日本近海でよく食卓に上がるサバは主に2種類います。ずばりマサバとゴマサバです!とても有名な魚なので耳にしたことがある方も多いと思います。また、このマサバとゴマサバは見た目がそっくりですが、実は旬が上手くずれています。一般的には冬はマサバ、夏はゴマサバと言われています。つまり今の時期に美味しくなるのはゴマサバです。
今ではいつでもどこでもサバを当たり前に食べることができますが、昔は限られた地域でしか食べることのできない魚でした。…なぜなら『サバは足が速い』からです。…くれぐれも自走して逃げるという意味ではありません。
「足が速い」という言葉は身が傷む、腐るのが速いという意味です。
ではなぜ足なのか…。江戸時代など、昔の時代では魚を桶に入れて運んでいました。その荷物を運ぶ飛脚は今では想像を絶するほどに足が速かったといいます。しかしサバなどの青魚はその飛脚の到着よりも早く傷んでしまうことがあったようで、つまり傷む速さが飛脚より速い…飛脚よりも足が速い…『サバは足が速い!』…となった説があります。ほかにも身がすぐに悪くなる事から、「悪し(足)が速い」などなど、他にも諸説あるようです。
…と、鮮度の維持がシビアな為、昔は限られた地域で食べられていたサバですが、冷蔵・冷凍技術の発達とともに全国でいつでも食べる事ができるようになりました。
そして何を隠そう、僕が今まで食べた刺身の中で一番おいしいと感じた魚は、釣り上げた夜に食べた脂ののったサバでした。
…ですが、サバの刺身はスーパーなどではあまり見かけません。その理由というのもやはり足が速い事などがあります。サバに限らずマグロやアジなど特に赤身がある魚は、常温で長時間放置するとヒスタミンというアレルギー症状を引き起こす物質が増えやすく、食中毒になってしまう危険性が増えます。また、生で食べる場合はアニサキスなどの寄生虫にも気を付けなければいけません。

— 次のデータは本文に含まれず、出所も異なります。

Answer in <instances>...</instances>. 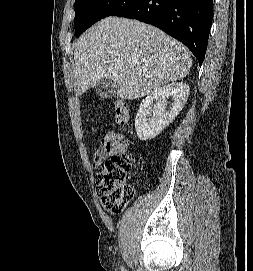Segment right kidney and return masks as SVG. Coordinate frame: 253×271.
<instances>
[{
  "instance_id": "right-kidney-1",
  "label": "right kidney",
  "mask_w": 253,
  "mask_h": 271,
  "mask_svg": "<svg viewBox=\"0 0 253 271\" xmlns=\"http://www.w3.org/2000/svg\"><path fill=\"white\" fill-rule=\"evenodd\" d=\"M189 93V86L183 82L170 83L151 92L141 102L136 114L135 130L138 138L146 141L160 134L182 110ZM168 98H172L173 102L166 110Z\"/></svg>"
}]
</instances>
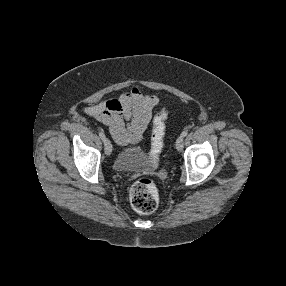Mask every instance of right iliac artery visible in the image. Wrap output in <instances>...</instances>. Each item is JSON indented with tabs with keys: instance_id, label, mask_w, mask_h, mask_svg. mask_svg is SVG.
<instances>
[{
	"instance_id": "1",
	"label": "right iliac artery",
	"mask_w": 286,
	"mask_h": 286,
	"mask_svg": "<svg viewBox=\"0 0 286 286\" xmlns=\"http://www.w3.org/2000/svg\"><path fill=\"white\" fill-rule=\"evenodd\" d=\"M99 136L102 139V141L105 142L106 136H105V133L103 131L99 132Z\"/></svg>"
}]
</instances>
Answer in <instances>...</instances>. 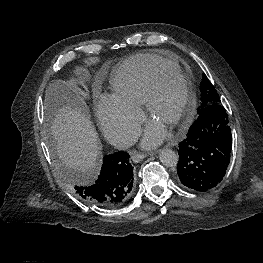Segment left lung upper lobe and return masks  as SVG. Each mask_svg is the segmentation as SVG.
<instances>
[{
  "instance_id": "obj_1",
  "label": "left lung upper lobe",
  "mask_w": 263,
  "mask_h": 263,
  "mask_svg": "<svg viewBox=\"0 0 263 263\" xmlns=\"http://www.w3.org/2000/svg\"><path fill=\"white\" fill-rule=\"evenodd\" d=\"M200 91H201V106L198 108V114H200L205 108L212 104H219L220 98L215 90L214 86L211 84L209 79L206 77L205 74H203V79L200 85Z\"/></svg>"
}]
</instances>
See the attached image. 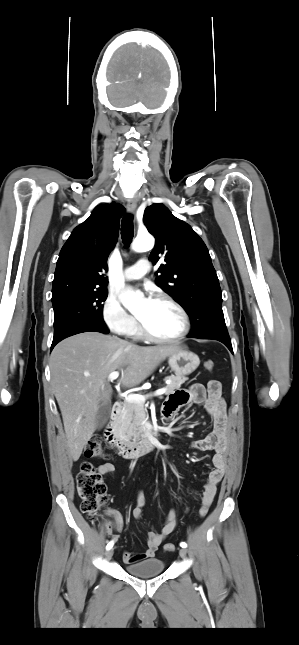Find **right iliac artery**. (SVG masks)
Returning <instances> with one entry per match:
<instances>
[{"label":"right iliac artery","instance_id":"1","mask_svg":"<svg viewBox=\"0 0 299 645\" xmlns=\"http://www.w3.org/2000/svg\"><path fill=\"white\" fill-rule=\"evenodd\" d=\"M113 544H114V542H113V541H110V542L107 544L106 549H107V550L111 549V548L113 547Z\"/></svg>","mask_w":299,"mask_h":645}]
</instances>
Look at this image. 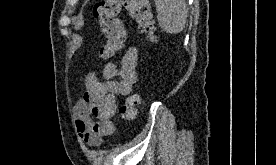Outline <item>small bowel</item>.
<instances>
[{
    "label": "small bowel",
    "instance_id": "obj_1",
    "mask_svg": "<svg viewBox=\"0 0 276 165\" xmlns=\"http://www.w3.org/2000/svg\"><path fill=\"white\" fill-rule=\"evenodd\" d=\"M138 51L130 47L123 55L120 65H104L101 82L95 73L87 75L86 90L74 107L76 128L85 144L99 146L104 137L115 130L117 96H128L137 81ZM95 119V120H94Z\"/></svg>",
    "mask_w": 276,
    "mask_h": 165
}]
</instances>
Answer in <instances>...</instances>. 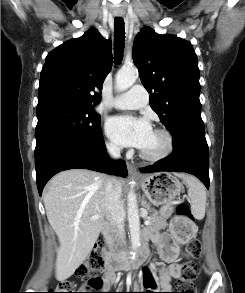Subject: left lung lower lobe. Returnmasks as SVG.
Masks as SVG:
<instances>
[{"label": "left lung lower lobe", "mask_w": 245, "mask_h": 293, "mask_svg": "<svg viewBox=\"0 0 245 293\" xmlns=\"http://www.w3.org/2000/svg\"><path fill=\"white\" fill-rule=\"evenodd\" d=\"M173 153L145 168L142 173L159 171L186 172L195 175L209 188V154L205 133L185 131L175 134Z\"/></svg>", "instance_id": "left-lung-lower-lobe-1"}]
</instances>
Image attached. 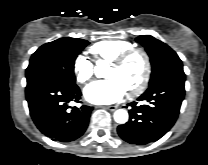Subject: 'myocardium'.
I'll use <instances>...</instances> for the list:
<instances>
[{
    "label": "myocardium",
    "mask_w": 208,
    "mask_h": 165,
    "mask_svg": "<svg viewBox=\"0 0 208 165\" xmlns=\"http://www.w3.org/2000/svg\"><path fill=\"white\" fill-rule=\"evenodd\" d=\"M136 54L141 55L144 60V74L141 81L135 87L127 91L129 96L141 94L148 86L152 72V65L149 54L142 48L133 47L122 52L110 61V65L114 67H121L130 57Z\"/></svg>",
    "instance_id": "f54148a6"
}]
</instances>
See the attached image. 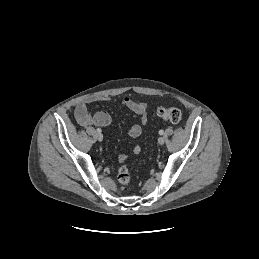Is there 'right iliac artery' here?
<instances>
[{"label": "right iliac artery", "instance_id": "1", "mask_svg": "<svg viewBox=\"0 0 259 259\" xmlns=\"http://www.w3.org/2000/svg\"><path fill=\"white\" fill-rule=\"evenodd\" d=\"M101 131H102V130H101L100 128H97V132H98V133H101Z\"/></svg>", "mask_w": 259, "mask_h": 259}]
</instances>
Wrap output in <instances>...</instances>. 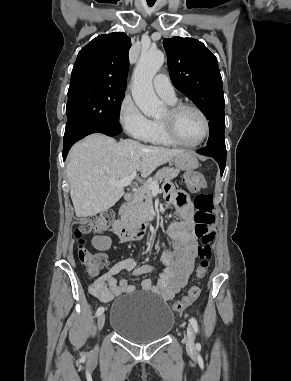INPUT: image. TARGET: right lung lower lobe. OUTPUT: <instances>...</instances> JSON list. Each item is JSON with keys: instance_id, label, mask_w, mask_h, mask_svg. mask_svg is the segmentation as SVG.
Segmentation results:
<instances>
[{"instance_id": "98d812e1", "label": "right lung lower lobe", "mask_w": 291, "mask_h": 381, "mask_svg": "<svg viewBox=\"0 0 291 381\" xmlns=\"http://www.w3.org/2000/svg\"><path fill=\"white\" fill-rule=\"evenodd\" d=\"M121 131H122V128H121L120 124L119 125L112 124V125L101 126V127H97V128L92 129V130H89L86 133H84L83 135H81L78 139L64 140V149H63V153H62L63 160L65 161L67 154H68V151L71 148V146L75 142H77L78 140L84 138L85 136L92 134V133H98V132L106 134L108 136H114V135L119 134Z\"/></svg>"}]
</instances>
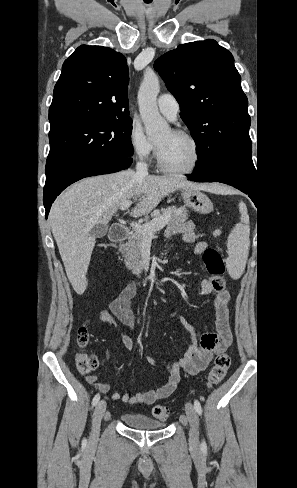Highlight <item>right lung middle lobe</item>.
Returning <instances> with one entry per match:
<instances>
[{
  "label": "right lung middle lobe",
  "instance_id": "right-lung-middle-lobe-1",
  "mask_svg": "<svg viewBox=\"0 0 297 488\" xmlns=\"http://www.w3.org/2000/svg\"><path fill=\"white\" fill-rule=\"evenodd\" d=\"M131 118L84 123L49 133L46 184L72 168L100 159L133 155Z\"/></svg>",
  "mask_w": 297,
  "mask_h": 488
}]
</instances>
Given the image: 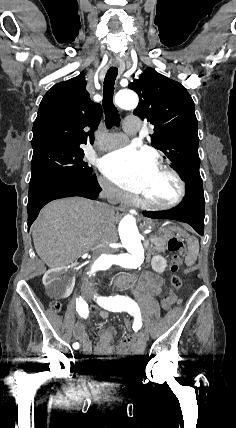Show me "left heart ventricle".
Wrapping results in <instances>:
<instances>
[{
	"mask_svg": "<svg viewBox=\"0 0 236 428\" xmlns=\"http://www.w3.org/2000/svg\"><path fill=\"white\" fill-rule=\"evenodd\" d=\"M175 180L162 169H155L147 178L142 196L160 203L171 201L177 194Z\"/></svg>",
	"mask_w": 236,
	"mask_h": 428,
	"instance_id": "1",
	"label": "left heart ventricle"
}]
</instances>
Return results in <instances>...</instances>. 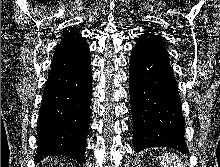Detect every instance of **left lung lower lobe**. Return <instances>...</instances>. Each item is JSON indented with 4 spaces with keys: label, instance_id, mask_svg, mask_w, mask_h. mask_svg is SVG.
Instances as JSON below:
<instances>
[{
    "label": "left lung lower lobe",
    "instance_id": "left-lung-lower-lobe-1",
    "mask_svg": "<svg viewBox=\"0 0 220 167\" xmlns=\"http://www.w3.org/2000/svg\"><path fill=\"white\" fill-rule=\"evenodd\" d=\"M129 77L134 150L168 147L185 153V121L168 54L133 50Z\"/></svg>",
    "mask_w": 220,
    "mask_h": 167
}]
</instances>
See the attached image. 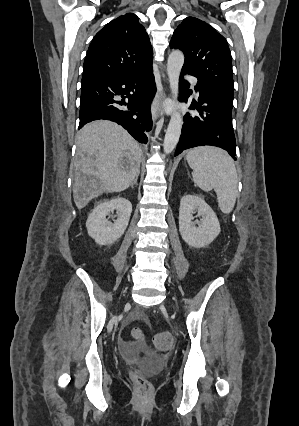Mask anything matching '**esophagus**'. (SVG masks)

僕がサバの刺身を食べた場所では、昔からそこで暮らしている現地の方が「ここのサバは生で食べても大丈夫だ!」と言っていたので安心してたべることができました。
しかし、その後社会人になってから栃木県内の居酒屋などでもサバの刺身やほぼ刺身状態の〆鯖を見かける機会もありました。
足は速いけどその分極上の味わいの生サバ、皆様も機会があれば是非ご賞味ください!